With Toronto at the apex of Pan-Am Games, there was no shortage of special events in the Big Smoke. Wyclef Jean and Serena Ryder were performing to a crowd at Nathan Phillips Square, while gladiatorial deviations were in progress in various corners of our fair city, but true music fans from across southern Ontario flocked to the Hard Luck. This draw was for hometown boys, Hounds, who, with Montreal’s Barrasso, supported Crusades as they rocked the Hard Luck Bar in Toronto.
Barrasso opened the night, their heavy driving riffs and aggressively melodic vocals drew the listeners to the stage. The power behind their sounds came from the three guitars hammering harmonies. Lyrically the vocals were lost on some of us unilingual Neanderthals, but the raspy melodies added to the music. Though the crowd may have been sparse, Barrasso impressed and the night was just getting warmed up. As a first time listener, I would recommend checking them out; I can not wait to see them again.
The dirty hometown dogs came howling onto the stage next. Hounds tore into “Saps” first and blasted through their entire debut release, Wild Eyes. Those familiar with their EP were surprised to hear a new song, “Meat Market.” The hounds of Toronto rounded out their set with “Syncope” and “Sermons.”
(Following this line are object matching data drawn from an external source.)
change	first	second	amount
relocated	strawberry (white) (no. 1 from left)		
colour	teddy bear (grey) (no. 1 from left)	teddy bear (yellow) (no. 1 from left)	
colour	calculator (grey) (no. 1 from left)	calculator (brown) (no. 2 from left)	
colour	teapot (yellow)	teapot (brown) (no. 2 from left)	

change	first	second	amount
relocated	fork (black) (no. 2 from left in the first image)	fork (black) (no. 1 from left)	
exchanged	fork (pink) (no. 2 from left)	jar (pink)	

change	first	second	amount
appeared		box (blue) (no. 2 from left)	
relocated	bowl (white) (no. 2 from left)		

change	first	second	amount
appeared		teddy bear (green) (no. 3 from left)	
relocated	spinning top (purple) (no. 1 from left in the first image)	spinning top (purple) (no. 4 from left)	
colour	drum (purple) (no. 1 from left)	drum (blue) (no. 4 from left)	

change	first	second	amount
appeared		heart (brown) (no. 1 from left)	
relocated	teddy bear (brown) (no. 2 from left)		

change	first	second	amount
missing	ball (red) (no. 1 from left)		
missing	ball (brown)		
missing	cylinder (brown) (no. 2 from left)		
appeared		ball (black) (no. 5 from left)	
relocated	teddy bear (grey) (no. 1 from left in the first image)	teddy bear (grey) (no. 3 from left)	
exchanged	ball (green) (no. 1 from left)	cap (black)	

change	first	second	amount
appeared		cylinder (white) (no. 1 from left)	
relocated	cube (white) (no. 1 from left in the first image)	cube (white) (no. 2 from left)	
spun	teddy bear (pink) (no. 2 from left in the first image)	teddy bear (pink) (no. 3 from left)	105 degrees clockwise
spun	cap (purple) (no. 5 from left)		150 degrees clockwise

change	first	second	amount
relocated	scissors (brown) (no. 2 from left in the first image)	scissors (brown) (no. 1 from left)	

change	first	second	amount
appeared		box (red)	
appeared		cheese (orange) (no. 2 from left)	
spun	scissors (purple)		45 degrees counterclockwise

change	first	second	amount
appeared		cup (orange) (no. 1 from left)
If you have not heard of Hounds, it might be because they are a relatively new act but as individual musicians they are far from new to the scene. Vocalist Mike Rokos’ familiar roar can be heard fronting Dig It Up, while bassist, Brad Bentley, was a member of Rad Affair. Pat Mathers was a guitarist for Hostage Life and, more recently, The Victim Party, while drummer, Paul Ramirez, has been drumming for the Flatliners for over a decade. Despite the fact that lines of similarity can be drawn between all of their projects, Hounds have a sound all their own and are a great addition to the thriving array of young southern Ontario-based punk bands. Scott ‘Scoeb’ Middleton of the Cancer Bats produced their debut EP and, although it is not available on vinyl yet, it sounds great on cassette tape.
There could not have been a better way to close the night than Ottawa-based band, Crusades. Another act built off an accumulation of other bands including the Creeps, Buried Inside, the Sedatives, as well as many other Ottawa bands. Their style is melodic punk bordering on metal. The heavy sound is powered by the sharing of vocal duties between all members, most noticeably by guitarists, Emmanuel Sayer and Dave Williams, and bassist, Skottie Lobotomy.
It is a rare treat for Toronto to see such a stacked lineup. Anyone who was not there missed out on a great show, and better have a damn good excuse as to why. I was more than happy to see Barrasso, and Hounds for the first time. Crusades, as always, blew this writer away.